▶ [TASK DIRECTIONS]:
What you return should be the line containing "14 657 291.0" and each line after it to the end of the records, copied exactly.
** MATERIAL FOR THIS TASK follows **
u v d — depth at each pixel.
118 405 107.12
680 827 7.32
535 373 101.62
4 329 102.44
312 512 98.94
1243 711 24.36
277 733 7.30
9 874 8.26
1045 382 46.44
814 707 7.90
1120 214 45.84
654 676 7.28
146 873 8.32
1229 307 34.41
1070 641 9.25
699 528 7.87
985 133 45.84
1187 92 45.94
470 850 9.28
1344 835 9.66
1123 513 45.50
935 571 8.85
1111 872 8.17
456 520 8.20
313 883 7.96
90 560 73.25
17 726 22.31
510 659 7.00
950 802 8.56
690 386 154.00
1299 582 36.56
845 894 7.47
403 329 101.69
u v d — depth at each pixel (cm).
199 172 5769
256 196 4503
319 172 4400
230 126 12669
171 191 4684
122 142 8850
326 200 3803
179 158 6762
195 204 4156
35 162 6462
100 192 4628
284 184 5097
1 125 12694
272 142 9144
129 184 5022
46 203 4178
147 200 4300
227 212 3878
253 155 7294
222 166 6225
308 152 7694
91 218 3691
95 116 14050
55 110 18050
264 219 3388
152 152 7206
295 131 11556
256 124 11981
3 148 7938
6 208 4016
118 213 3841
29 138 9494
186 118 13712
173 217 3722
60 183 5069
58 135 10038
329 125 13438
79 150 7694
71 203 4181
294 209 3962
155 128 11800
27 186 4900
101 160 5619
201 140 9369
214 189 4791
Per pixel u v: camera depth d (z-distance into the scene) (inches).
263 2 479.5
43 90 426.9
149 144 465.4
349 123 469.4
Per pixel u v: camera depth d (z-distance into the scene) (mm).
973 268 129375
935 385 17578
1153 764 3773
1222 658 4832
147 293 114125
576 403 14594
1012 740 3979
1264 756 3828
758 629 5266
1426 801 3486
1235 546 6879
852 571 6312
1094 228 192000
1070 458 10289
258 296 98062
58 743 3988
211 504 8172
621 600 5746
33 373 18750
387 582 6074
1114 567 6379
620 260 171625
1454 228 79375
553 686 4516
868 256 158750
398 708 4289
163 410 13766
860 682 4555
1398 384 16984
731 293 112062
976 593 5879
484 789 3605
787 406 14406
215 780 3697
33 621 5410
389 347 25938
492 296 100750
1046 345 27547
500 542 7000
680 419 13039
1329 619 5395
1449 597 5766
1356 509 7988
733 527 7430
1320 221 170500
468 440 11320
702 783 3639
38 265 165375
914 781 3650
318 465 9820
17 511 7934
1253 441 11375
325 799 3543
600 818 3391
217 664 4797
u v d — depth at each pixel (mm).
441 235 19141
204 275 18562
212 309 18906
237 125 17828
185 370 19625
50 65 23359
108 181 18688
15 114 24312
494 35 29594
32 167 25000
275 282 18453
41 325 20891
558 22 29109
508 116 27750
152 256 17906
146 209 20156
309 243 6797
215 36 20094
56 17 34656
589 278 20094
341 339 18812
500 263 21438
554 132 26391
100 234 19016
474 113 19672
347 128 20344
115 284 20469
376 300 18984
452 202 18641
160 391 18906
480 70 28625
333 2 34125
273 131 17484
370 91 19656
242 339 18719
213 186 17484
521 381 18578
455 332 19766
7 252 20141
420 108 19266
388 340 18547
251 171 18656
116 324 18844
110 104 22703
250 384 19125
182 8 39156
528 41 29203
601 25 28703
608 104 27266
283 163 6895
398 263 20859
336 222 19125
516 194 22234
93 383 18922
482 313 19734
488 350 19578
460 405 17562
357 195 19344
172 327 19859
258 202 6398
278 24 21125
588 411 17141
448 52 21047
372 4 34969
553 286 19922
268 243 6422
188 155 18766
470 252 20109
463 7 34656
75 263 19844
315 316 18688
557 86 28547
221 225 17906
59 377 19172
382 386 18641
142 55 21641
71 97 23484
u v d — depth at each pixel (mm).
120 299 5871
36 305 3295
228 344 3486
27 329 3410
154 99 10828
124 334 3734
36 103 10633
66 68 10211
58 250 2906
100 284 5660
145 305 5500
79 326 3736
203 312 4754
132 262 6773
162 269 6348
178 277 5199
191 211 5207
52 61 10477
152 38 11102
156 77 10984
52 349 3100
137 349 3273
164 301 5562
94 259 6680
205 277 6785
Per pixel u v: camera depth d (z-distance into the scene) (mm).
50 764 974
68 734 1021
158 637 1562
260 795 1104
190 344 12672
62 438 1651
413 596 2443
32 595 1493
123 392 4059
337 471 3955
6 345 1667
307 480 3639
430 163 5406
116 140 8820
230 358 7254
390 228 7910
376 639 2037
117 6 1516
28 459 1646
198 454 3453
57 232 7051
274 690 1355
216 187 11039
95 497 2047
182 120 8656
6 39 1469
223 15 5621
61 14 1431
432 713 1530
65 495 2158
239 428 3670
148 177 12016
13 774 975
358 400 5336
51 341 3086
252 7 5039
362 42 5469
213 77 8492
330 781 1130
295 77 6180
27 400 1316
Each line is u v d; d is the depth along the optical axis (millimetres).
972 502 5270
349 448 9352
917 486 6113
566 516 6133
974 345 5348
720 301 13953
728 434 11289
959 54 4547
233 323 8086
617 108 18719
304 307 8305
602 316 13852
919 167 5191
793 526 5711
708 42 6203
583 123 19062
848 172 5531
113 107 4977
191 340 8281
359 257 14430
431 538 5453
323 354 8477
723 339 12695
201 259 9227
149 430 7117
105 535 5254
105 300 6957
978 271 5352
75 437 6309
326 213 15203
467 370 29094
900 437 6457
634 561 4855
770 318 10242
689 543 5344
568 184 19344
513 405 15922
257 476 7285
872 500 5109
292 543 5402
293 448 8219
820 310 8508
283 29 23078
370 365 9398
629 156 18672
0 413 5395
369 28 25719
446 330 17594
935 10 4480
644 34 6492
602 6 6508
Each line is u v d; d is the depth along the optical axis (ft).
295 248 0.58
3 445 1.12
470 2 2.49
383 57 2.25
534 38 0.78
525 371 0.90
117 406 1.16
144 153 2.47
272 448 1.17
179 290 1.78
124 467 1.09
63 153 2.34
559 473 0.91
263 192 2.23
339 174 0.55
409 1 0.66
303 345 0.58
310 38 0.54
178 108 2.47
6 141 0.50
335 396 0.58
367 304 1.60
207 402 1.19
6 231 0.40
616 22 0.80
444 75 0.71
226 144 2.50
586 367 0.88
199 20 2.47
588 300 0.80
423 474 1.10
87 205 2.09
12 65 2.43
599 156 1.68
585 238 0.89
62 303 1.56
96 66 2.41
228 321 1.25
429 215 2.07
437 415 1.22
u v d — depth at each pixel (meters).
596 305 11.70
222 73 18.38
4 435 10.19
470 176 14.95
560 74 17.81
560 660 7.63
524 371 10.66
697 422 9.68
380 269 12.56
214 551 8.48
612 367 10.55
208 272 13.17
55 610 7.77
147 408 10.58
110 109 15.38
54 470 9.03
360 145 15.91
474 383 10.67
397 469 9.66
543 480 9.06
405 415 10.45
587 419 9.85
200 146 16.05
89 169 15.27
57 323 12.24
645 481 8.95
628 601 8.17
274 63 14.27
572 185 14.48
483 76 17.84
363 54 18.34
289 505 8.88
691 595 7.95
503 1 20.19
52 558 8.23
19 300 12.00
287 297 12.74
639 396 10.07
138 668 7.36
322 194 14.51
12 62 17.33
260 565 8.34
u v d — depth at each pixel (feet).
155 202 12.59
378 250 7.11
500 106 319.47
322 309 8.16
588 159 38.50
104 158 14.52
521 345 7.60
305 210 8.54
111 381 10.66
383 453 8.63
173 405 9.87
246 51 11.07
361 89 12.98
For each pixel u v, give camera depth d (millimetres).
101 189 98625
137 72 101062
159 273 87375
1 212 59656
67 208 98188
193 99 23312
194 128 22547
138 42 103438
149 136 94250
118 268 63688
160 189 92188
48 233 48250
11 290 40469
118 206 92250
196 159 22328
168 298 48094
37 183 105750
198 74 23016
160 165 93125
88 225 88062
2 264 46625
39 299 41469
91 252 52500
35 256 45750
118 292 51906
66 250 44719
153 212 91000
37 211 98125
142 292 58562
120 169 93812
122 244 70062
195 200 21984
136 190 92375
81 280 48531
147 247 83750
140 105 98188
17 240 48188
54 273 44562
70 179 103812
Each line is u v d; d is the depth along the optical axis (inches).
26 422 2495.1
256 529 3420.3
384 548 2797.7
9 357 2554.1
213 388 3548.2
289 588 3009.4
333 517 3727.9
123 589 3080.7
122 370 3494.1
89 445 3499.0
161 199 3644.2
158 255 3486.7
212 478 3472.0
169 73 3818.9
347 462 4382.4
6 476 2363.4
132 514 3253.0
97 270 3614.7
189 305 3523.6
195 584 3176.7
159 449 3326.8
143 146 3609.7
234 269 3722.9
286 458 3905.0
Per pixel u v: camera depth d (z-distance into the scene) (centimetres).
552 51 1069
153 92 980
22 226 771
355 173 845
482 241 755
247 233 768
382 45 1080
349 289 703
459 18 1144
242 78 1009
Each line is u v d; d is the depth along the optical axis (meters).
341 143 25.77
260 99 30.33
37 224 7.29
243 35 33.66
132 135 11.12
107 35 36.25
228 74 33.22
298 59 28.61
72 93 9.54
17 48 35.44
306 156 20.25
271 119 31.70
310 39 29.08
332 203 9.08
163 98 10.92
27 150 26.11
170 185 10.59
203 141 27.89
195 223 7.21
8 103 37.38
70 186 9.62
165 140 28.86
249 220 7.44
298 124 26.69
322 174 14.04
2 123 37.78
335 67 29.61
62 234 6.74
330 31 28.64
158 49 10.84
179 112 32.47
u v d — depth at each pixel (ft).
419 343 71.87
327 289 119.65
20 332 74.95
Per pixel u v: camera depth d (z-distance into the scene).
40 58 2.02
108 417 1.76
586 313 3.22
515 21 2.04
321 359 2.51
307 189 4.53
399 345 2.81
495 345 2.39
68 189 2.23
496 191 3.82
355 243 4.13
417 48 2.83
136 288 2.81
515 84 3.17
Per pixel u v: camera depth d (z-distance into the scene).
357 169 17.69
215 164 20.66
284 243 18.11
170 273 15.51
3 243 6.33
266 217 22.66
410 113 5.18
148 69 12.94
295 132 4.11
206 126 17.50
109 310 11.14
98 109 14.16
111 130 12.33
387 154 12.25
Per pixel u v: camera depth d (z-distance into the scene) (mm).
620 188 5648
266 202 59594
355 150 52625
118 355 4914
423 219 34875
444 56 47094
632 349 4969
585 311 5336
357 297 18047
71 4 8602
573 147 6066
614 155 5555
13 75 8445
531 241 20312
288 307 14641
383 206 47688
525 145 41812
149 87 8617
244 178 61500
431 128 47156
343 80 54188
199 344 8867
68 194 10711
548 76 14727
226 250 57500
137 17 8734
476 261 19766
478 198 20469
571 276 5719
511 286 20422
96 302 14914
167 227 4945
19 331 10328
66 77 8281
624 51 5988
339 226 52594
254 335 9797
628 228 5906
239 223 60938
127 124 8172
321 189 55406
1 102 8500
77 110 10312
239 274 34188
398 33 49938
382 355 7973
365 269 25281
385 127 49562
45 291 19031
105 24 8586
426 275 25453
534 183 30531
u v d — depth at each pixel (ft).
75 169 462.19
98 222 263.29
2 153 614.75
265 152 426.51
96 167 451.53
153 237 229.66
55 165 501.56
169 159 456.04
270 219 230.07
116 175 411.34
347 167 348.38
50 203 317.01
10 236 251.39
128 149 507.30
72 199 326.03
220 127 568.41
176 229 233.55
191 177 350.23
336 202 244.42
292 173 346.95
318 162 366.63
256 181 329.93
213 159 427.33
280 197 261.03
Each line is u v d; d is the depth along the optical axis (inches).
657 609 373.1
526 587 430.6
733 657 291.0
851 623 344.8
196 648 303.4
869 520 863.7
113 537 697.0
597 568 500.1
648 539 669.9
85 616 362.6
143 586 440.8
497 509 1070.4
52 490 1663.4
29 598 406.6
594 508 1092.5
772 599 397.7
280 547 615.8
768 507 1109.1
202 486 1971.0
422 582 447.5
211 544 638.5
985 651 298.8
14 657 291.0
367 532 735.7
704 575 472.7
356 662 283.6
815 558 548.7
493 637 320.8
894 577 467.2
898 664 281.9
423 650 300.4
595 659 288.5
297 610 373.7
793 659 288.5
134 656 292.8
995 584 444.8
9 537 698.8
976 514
** End of MATERIAL FOR THIS TASK **
▶ [WRITTEN RESPONSE]:
14 657 291.0
367 532 735.7
704 575 472.7
356 662 283.6
815 558 548.7
493 637 320.8
894 577 467.2
898 664 281.9
423 650 300.4
595 659 288.5
297 610 373.7
793 659 288.5
134 656 292.8
995 584 444.8
9 537 698.8
976 514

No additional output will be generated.